Prime minister Boris Johnson told reporters outside 10 Downing Street that now was not the time ‘to throw away all the effort and sacrifice of the British people’ and urged everyone to follow the lockdown rules.
In his first statement since falling ill with the coronavirus, Johnson said the country was at ‘peak risk’ and that easing restriction now could unleash an ‘economic disaster’ and kill more people.
He said:’I know there will be many people looking at our apparent success, and beginning to wonder whether now is the time to go easy on those social distancing measures.
‘I ask you to contain your impatience, because I believe we are coming now to the end of the first phase of this conflict and in spite of all the suffering we have so nearly succeeded.
Likening the disease to a mugger, he said: ‘This is the moment when we have begun, together, to wrestle it to the floor.’
Johnson called this crisis the largest and most dangerous the country have faced since the second world war and urged Britons to pull together and continue showing the ‘same spirit of unity and determination as we have all shown in past six weeks’.
He said: ‘I know it is tough. And I want to get this economy moving as fast as I can, but I refuse to throw away all the effort and the sacrifice of the British people and to risk a second major outbreak and huge loss of life and the overwhelming of the NHS.’
In an insight into a possible lockdown exit strategy, the PM said he would not remove any restrictions until infection rates and death had dropped and until testing was ramped up to 100,000 tests per day and PPE stocks improved.
He added: ‘Then that will be the time to move on to the second phase in which we continue to suppress the disease and keep the reproduction rate – the R rate – down, but begin gradually to refine the economic and social restrictions and one-by-one to fire up the engines of this vast UK economy.
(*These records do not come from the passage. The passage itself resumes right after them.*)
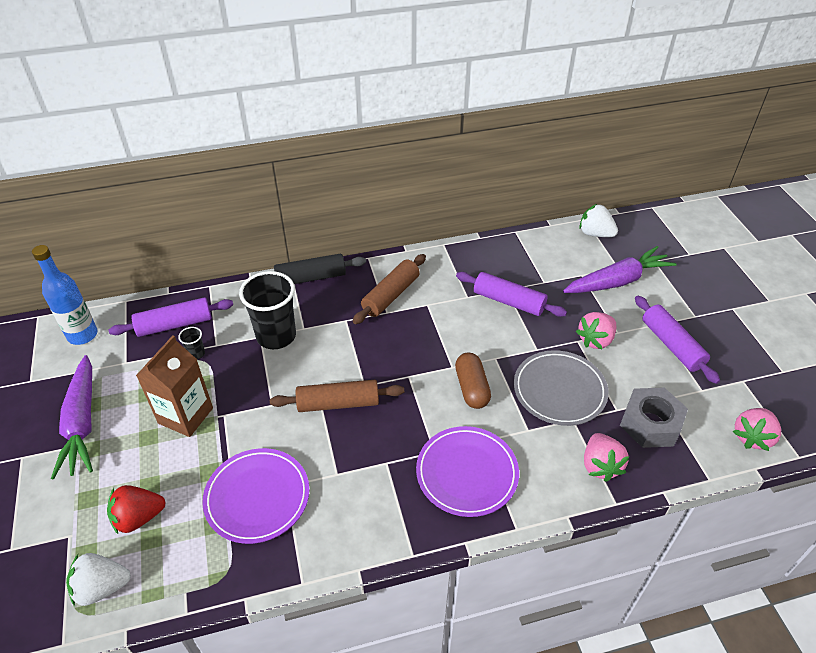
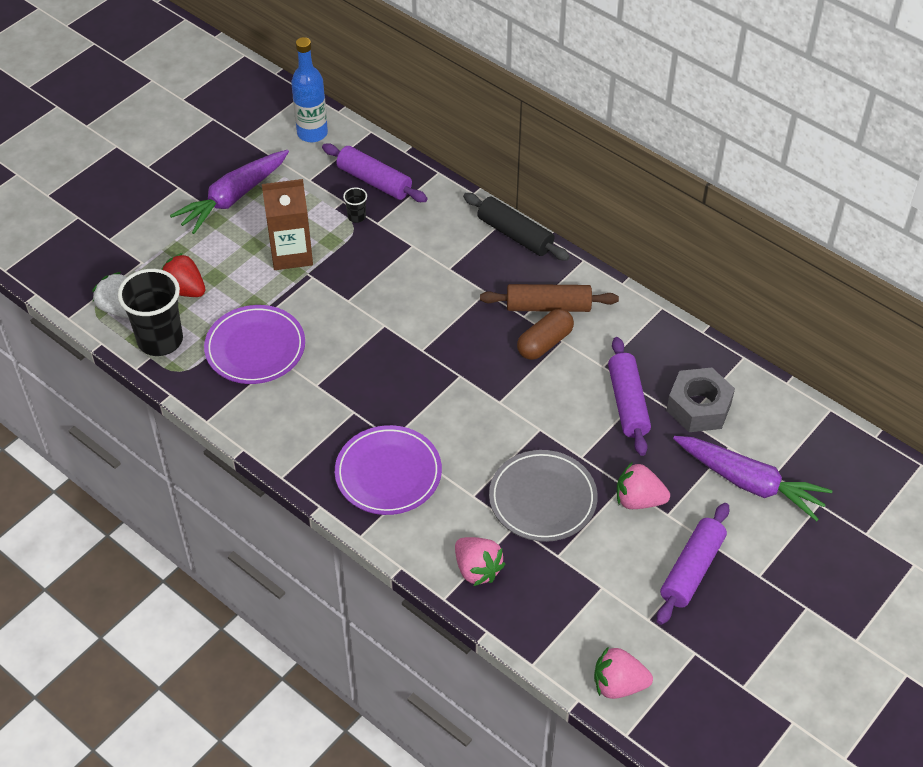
camera: 55 degrees right, 5 degrees up
black cup [239,271,296,349] -> black cup moved to [118,269,183,356]
brown rolling pin [270,380,404,412] -> none
brown capsule [455,352,491,409] -> brown capsule moved to [517,309,574,360]
white strawberry [579,204,618,237] -> none
pink strawberry [584,433,630,482] -> pink strawberry turned 90 degrees counterclockwise [455,537,505,586]
grey nut [620,388,688,448] -> grey nut moved to [666,367,735,432]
‘And in that process difficult judgments will be made and we simply cannot spell out now how fast or slow or even when those changes will be made, though clearly the government will be saying much more about this in the coming days.’
Johnson returns to a divided cabinet. Senior ministers like chancellor Rishi Sunak and business secretary Alok Sharma have called for an early lifting of restrictions after the Office for Budget Responsibility reported the country faced a 35% shrink in trade and more than two million people unemployed. Others, including Johnson, want to keep measures in place until infections drop below the rate of 1.0.